## SHORT TASK A
In the fan installation post, swap "wires" for "leads" and write out the passage from "I need some" to "a bolt screw.".
## SHORT TASK B
Continue the forum post on remote fan installation from its last line.

# Forum Home Renovation Electrical  Remote fan installation

## Nav

I need some advice for connecting the electric wires. I have replaced fan remote receivers in existing fans before but never installed a new fan with remote and receiver before. 
I took off the lighting from ceiling as wanted to replace it with a new fan. 
I can see four red wires (old active) coming down, all enclosed in a single screw BP connector 
I can see three black wires (old neutral) enclosed in a single screw BP connector, whereas the fourth (which was supposedly attached to the wire from previous light) is enclosed in a separate single screw connector 
There are four green wires (earth) all enclosed in a double screw BP connector 
On the mounting bracket of fan, a green wire is attached to its frame with a bolt screw. 
On the remote receiver, from (power) inlet side there are brown (new active) and blue (new neutral) wires and on the (fan) outlet side, there are brown and blue wires going out to be connected with corresponding wires from fan. There is an additional earth green wire coming out of fan, though the receiver itself has no green wires at either inlet or outlet ends.  
My plan is: 
1- connect blue from receiver inlet with single black from ceiling using existing single screw connector (neutral connection)

## GIVEN DATA
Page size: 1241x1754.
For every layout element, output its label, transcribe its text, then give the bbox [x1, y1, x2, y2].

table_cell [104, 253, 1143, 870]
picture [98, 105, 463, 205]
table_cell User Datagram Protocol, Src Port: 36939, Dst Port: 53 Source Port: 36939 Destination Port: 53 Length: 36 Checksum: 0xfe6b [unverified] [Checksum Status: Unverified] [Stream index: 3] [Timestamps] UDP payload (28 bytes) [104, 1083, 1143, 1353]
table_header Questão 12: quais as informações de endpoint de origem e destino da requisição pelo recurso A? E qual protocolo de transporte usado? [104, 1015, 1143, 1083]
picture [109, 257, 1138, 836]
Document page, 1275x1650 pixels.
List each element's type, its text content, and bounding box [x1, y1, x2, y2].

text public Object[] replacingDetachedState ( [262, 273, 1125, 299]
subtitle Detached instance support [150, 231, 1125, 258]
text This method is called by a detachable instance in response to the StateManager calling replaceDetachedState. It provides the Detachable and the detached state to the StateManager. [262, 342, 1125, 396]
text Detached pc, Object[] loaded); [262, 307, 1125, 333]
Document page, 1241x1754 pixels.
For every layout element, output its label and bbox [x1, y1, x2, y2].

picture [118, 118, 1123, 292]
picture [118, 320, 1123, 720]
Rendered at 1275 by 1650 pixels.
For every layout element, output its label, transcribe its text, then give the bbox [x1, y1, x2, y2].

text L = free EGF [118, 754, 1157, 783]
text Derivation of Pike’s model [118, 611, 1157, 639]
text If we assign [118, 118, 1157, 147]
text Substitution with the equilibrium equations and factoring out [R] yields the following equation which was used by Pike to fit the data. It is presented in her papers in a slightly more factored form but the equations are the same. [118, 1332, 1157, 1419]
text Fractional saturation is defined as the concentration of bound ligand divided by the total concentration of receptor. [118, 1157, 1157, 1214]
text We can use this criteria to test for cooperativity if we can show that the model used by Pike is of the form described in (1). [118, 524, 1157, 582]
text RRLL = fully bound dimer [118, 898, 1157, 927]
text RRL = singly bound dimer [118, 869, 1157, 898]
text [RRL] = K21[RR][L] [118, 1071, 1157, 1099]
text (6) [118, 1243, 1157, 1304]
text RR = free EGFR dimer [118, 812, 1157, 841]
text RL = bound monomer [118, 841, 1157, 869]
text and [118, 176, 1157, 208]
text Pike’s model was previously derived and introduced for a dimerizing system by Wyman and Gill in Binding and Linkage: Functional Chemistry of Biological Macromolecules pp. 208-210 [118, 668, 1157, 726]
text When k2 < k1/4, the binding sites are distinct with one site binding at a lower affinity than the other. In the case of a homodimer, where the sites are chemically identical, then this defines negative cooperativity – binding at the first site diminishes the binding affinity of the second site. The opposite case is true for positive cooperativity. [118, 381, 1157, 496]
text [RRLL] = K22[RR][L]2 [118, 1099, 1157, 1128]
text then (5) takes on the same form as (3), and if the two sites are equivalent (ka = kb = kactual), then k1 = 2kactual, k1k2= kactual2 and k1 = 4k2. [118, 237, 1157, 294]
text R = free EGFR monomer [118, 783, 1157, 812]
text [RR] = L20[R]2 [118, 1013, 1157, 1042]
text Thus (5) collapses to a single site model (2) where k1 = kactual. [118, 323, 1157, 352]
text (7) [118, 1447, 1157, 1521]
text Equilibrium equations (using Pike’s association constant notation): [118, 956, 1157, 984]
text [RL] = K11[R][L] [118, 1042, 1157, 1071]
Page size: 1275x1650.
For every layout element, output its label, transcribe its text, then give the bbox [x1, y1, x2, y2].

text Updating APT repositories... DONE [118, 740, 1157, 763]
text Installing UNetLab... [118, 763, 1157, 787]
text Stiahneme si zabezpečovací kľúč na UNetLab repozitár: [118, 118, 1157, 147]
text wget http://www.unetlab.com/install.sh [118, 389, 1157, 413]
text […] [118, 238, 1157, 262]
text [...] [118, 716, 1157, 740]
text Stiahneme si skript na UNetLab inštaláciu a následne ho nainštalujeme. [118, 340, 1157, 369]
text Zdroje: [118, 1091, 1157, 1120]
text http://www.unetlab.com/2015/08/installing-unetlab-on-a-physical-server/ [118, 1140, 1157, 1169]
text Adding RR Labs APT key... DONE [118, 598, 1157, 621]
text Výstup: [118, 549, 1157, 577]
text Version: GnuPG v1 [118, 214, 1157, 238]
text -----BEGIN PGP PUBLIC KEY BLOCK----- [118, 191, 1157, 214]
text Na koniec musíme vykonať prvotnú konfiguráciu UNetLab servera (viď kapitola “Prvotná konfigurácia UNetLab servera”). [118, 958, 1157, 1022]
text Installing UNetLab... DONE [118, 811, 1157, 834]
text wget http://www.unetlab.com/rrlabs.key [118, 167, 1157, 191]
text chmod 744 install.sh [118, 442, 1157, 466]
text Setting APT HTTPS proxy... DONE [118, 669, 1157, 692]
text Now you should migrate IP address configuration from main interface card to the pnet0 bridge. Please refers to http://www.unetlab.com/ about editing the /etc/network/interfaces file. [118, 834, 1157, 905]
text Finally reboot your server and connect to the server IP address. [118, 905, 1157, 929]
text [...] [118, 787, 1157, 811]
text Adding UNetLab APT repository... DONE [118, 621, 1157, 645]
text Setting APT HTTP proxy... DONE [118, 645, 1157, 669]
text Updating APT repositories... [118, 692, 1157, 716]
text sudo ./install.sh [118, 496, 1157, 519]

## EXERCISE OUTPUT A
I need some advice for connecting the electric leads. I have replaced fan remote receivers in existing fans before but never installed a new fan with remote and receiver before. 
I took off the lighting from ceiling as wanted to replace it with a new fan. 
I can see four red leads (old active) coming down, all enclosed in a single screw BP connector 
I can see three black leads (old neutral) enclosed in a single screw BP connector, whereas the fourth (which was supposedly attached to the wire from previous light) is enclosed in a separate single screw connector 
There are four green leads (earth) all enclosed in a double screw BP connector 
On the mounting bracket of fan, a green wire is attached to its frame with a bolt screw.

## EXERCISE OUTPUT B
2- connect brown from receiver inlet with the four reds from ceiling using existing single screw connector (live connection)
3- connect blue from receiver outlet to corresponding blue from fan
4- connect brown from receiver outlet to corresponding brown from fan 
Now I am stuck with the earth connections. My understanding is to connect the green wire from fan to the four green wires from ceiling to one end of their double screw connector, and connect the green wire from mounting bracket to the other end of double screw connector using the other screw.  
Am I right? 
Any help will be much appreciated.

----------


## DavoSyd

Apparently in Australia it's illegal to change any electrical wires without a licence.

----------


## droog

Fixed wiring needs to be connected as per the regulations and by a licensed electrician.
If you need to ask then you are missing one or more of the above requirements.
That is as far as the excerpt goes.